I have decided to buy a calibration device and software but I have read a few articles that seem to suggest that laptop monitors are not easily calibrated? Is this a general consensus? Your thoughts would be much appreciated. 

- Rich


----------



## Selwin (Dec 5, 2013)

Hi Rich, welcome to the forum! Sorry to hear about your wrist problems.

I can tell you that even my Apple Macbook 13" display, which is considered to be not bad at all, is not quite it for PP work in Lightroom. And it isn't even the calibration itself, because that went very well using my new i1 display pro profiler. I had a pretty accurate grey and white.

However, tilting the laptop screen only a little bit turns the colour to yellow/red or other varieties. As long as you know what you're doing and really are used to setting up your screen angle correcly and consistently, you will be able to produce fairly accurate prints without the need to preview using 4x6's. 

As I've only ever used my Macbook (never owned any other laptop) I don't know about other laptops, be they Win/Mac platform. If you state which brand and model you own, maybe some fellow users may chime in.

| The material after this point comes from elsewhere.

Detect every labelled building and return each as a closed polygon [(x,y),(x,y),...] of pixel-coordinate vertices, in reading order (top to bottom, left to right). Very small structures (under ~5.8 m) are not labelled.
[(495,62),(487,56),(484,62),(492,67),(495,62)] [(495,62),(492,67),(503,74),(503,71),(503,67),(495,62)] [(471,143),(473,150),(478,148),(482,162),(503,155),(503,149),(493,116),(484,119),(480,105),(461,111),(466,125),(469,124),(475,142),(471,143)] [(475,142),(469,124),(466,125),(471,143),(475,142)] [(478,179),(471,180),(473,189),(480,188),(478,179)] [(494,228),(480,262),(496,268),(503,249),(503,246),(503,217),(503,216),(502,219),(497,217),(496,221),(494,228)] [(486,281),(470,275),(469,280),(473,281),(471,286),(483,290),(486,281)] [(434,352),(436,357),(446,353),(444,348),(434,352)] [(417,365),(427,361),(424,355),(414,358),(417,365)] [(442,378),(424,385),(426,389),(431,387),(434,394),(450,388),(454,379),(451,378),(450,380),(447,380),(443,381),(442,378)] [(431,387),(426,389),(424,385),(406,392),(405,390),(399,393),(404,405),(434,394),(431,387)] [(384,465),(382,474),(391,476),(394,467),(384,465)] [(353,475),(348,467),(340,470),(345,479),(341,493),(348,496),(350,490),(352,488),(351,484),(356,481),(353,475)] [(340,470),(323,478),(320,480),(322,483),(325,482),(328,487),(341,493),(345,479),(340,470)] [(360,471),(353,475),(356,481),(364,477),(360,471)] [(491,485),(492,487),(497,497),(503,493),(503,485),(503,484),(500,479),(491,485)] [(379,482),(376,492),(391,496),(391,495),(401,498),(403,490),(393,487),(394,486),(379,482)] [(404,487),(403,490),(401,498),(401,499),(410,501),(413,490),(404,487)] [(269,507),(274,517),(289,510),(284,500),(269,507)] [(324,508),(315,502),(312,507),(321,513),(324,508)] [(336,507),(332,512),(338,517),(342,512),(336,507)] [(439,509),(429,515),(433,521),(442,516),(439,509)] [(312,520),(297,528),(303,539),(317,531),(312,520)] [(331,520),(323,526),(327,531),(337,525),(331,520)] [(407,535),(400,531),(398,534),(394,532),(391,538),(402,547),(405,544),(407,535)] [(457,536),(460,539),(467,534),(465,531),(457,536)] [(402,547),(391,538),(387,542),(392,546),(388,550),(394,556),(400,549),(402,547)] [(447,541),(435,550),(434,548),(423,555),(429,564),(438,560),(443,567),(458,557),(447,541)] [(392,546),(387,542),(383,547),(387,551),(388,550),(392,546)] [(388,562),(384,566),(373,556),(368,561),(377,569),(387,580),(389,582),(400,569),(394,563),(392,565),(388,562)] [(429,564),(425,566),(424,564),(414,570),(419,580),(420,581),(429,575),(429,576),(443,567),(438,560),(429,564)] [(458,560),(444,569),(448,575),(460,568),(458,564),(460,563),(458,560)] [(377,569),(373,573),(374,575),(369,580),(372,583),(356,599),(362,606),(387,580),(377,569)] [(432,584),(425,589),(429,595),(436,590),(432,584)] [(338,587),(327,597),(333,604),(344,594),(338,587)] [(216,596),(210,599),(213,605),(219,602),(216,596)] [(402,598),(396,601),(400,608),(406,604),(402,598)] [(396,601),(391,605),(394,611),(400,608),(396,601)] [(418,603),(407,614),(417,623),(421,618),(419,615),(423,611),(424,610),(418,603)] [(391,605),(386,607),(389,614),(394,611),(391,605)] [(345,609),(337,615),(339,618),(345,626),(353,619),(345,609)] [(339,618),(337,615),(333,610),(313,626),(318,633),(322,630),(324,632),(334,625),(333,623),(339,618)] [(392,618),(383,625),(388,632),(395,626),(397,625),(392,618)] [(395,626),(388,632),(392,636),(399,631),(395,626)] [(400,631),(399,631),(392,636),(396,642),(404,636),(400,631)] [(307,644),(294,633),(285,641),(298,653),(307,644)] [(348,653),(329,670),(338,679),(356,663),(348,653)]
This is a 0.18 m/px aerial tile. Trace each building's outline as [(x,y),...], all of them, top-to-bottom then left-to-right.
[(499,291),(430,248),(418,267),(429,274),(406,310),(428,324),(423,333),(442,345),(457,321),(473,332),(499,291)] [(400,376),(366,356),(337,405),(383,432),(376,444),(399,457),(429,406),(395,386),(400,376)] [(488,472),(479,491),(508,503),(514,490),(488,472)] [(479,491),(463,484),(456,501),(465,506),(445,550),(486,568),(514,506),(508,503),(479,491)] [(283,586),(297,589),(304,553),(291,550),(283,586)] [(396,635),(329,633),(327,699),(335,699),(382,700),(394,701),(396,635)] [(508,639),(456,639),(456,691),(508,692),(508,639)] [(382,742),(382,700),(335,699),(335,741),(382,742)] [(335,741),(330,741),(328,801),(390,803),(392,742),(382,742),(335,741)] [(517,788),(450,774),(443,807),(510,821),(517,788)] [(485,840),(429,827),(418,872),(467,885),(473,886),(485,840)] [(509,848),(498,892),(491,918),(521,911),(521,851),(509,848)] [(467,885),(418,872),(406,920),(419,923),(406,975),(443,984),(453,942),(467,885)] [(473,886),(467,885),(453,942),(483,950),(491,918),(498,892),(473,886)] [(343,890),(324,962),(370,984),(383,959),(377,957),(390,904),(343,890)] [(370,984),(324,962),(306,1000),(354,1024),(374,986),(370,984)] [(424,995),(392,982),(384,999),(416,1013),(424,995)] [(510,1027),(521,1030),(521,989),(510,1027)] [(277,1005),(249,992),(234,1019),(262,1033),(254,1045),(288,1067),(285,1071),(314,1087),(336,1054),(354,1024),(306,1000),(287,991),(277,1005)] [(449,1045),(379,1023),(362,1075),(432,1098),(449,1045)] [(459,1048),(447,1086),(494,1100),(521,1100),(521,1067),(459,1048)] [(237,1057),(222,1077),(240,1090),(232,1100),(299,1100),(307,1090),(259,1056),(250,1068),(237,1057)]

I would say just try to close and open up your laptop a couple of times to see if you get the angle right consistently. If so, you can get a calibration tool (a basic <100$ one will probably do) and go ahead.


----------



## Mark Sirota (Dec 5, 2013)

Here's a handy page for adjusting monitor tilt, for those monitors that don't have a wide angle of view:

http://www.lagom.nl/lcd-test/viewing_angle.php


----------



## Rich in Michigan (Dec 6, 2013)

Thanks Selwin for the kind words and advice.Mark, thanks for the link. I will check it out


----------



## quantum (Dec 6, 2013)

*macbook vs windows for calibration*



Mark Sirota said:


> Here's a handy page for adjusting monitor tilt, for those monitors that don't have a wide angle of view:
> 
> http://www.lagom.nl/lcd-test/viewing_angle.php



Now that's useful!

Picking up on this thread and a slight aside can anyone think of a current windows laptop that rivals Macbooks for screen quality and ease of calibration?
Thanks

John


----------



## sizzlingbadger (Dec 6, 2013)

My17" MacBook display does pretty well on those tests.  I think HP and Samsung have some nice laptop screens.


----------



## Jimmsp (Dec 7, 2013)

quantum said:


> Now that's useful!
> 
> Picking up on this thread and a slight aside can anyone think of a current windows laptop that rivals Macbooks for screen quality and ease of calibration?
> Thanks
> ...


I am very happy with my HP Envy 17 Notebook. The 17 in screen is 1920x1080 px, and is sharp and colorful. I calibrated it (along with a 22 inch Dell monitor) with a Xrite Color Munki. 

Jim


----------